幻想動物生態・たんころりん

完全憶測で、いるんだかいないんだかよくわからん生物を紹介する。
◆たんころりん
和名:
たんころりん
生息地:
日本全国に広く分布
柿の実を木にならせたままほうっておくと、実の重さに耐えかねた木が化けて歩き回り、柿を落としていく。
その奇妙な行動により妖怪とも思われていたが、その後の研究で「おじいさんのひとりプレイ」であることが示唆された。
2002年初冬、「クルミって大脳みたい」という発想から35年間人面樹の研究をしていた野分氏は、常々気にしていた「たんころりん」について本格的に調査を始めた。
まず日本中から「見知らぬ柿が落ちていた」案件を採取。
そののち信頼性の高いものについては現場調査を行うことで、以下の奇妙な共通点を発見した。
「柿の落ちている場所は、通学路が多い」
どうやら「たんころりん」は通学路を通ることが多いのである。
「たんころりんに化したと思われる柿の木があるお宅には、おじいさんがいる」
そしておじいさんたちは、一様に柿のことについては口を閉ざすのである。
氏はそれまで、たんころりんは妖怪であり、柿の実を落としていくのは帰り道が分かるようにするためではないかと考えていた。
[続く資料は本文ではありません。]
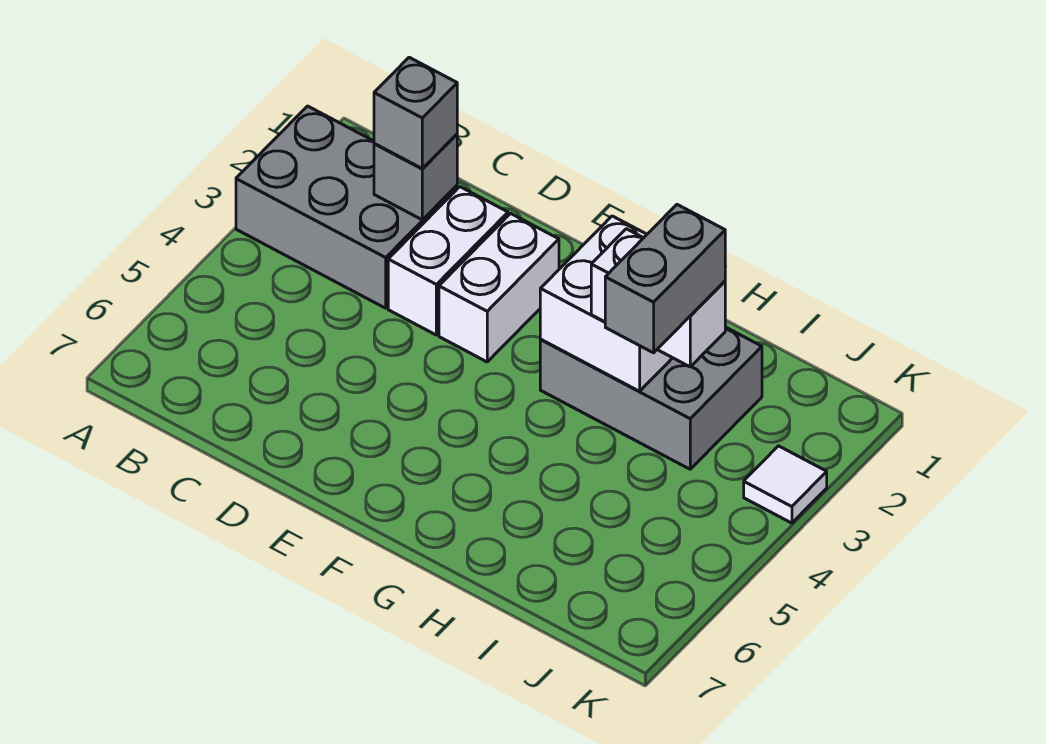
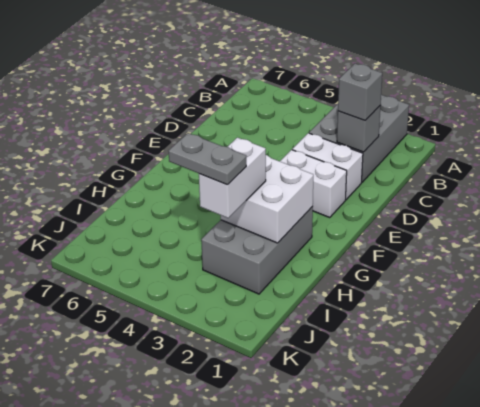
grey brick I3:I4 level 4 -> grey plate I3:I4 level 4
white tile K3 level 1 -> none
しかし以上の共通点より、野分氏は以下のように分析をした。
柿の実は、おじいさんが早朝落として回っているのではないだろうか。
おじいさんが子供の頃は、柿の実といえば手ごろに入手できる果物。
しかしその「手ごろ」とは「柿どろぼう」の行為に他ならない。
よって、おじいさんたちと柿の木所有者との間では、柿をめぐるドラマが日々展開されていたのである。
しかし時代は変わった。
柿の実がなっていても、わざわざ他人のうちのものを盗もうとする輩はいなくなった。
「くぉうらぁ!! この悪がきどもがぁ!!」
おじいさんになってそう言うことを少々楽しみにしていたおじいさんたちは、庭に平然となる柿の実を見て哀愁を感じたのである。
そして少しでも柿に興味を持ってもらおうと、子供達の通る通学路にそれをまいたのではないだろうか。
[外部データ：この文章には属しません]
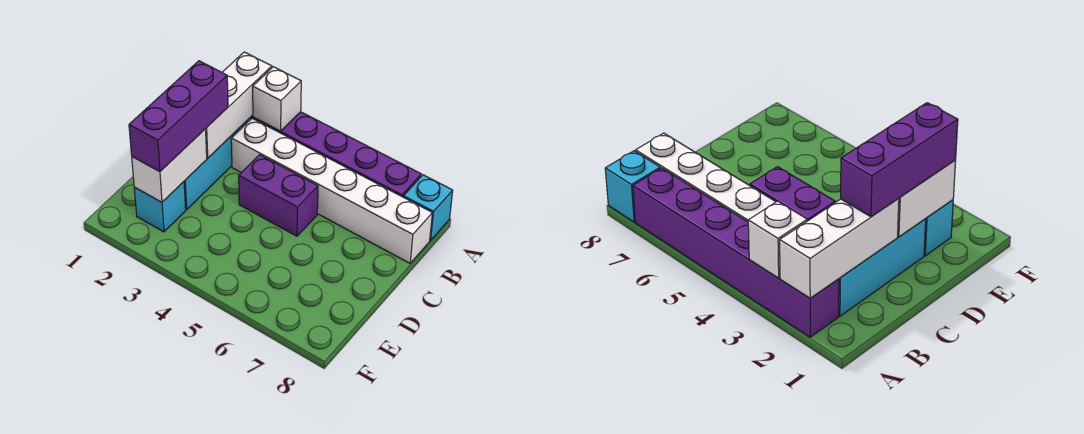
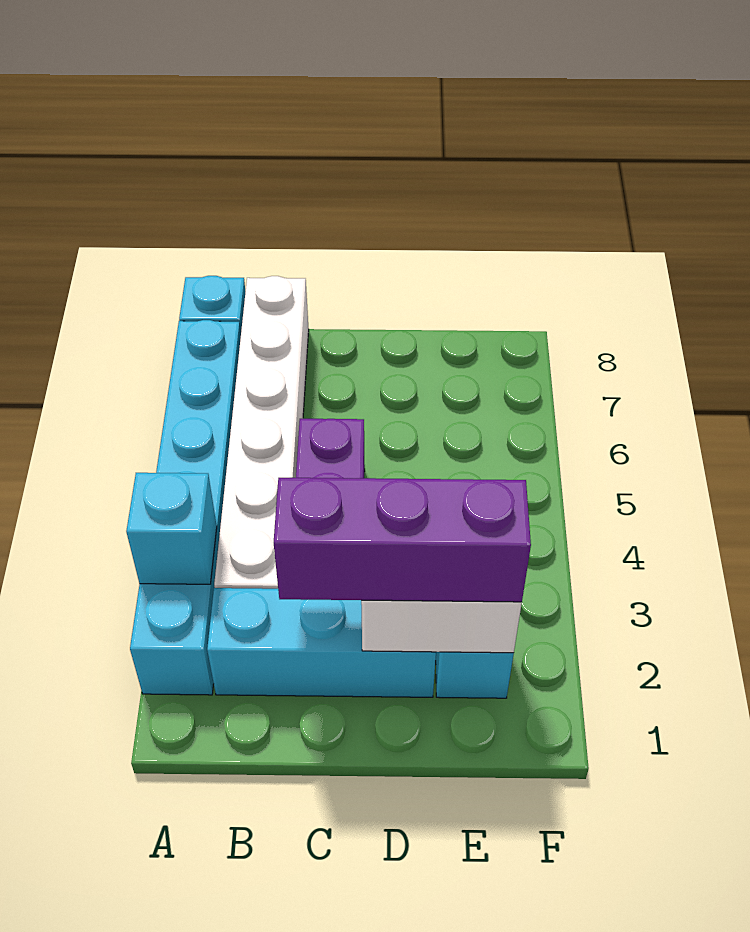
purple brick A2:A7 level 1 -> cyan brick A2:A7 level 1
white brick A2:C2 level 2 -> none
white brick A3 level 2 -> cyan brick A3 level 2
これが通学路に柿が落ちていて、かつおじいさんたちが口を濁らす理由である、そう考えている。
ただ、不明な点もある。
おじいさんがどのようにして多量の柿の実を取ったのか、である。
確かに現在、ハイ枝切りパニッシャーなどを用いた、高い木につく実を取得する方法はいくらでもある。
しかし数が多いのである。
例えば足立区のある通学路では、柿の実が30cmおきに、整然と落ちており、事件当初は「新しい陳列方法ではないか」「ローラースケートの練習ではないか」などの憶測が飛び交ったくらいなのである。
この不明な点について、私は新たな仮説をたてた。
柿の木とおじいさんの間に、何かしらの非現実的なこ
?????
氏が行方不明となっている今、この書きかけの論文がどのような形で終わるのかは誰にも分からない。
飲みかけのコーヒーすら残る書斎に、柿の実がひとつ落ちていたことは何を意味しているのか。
今、氏の庭にある柿の木には、実がひとつもなっていない。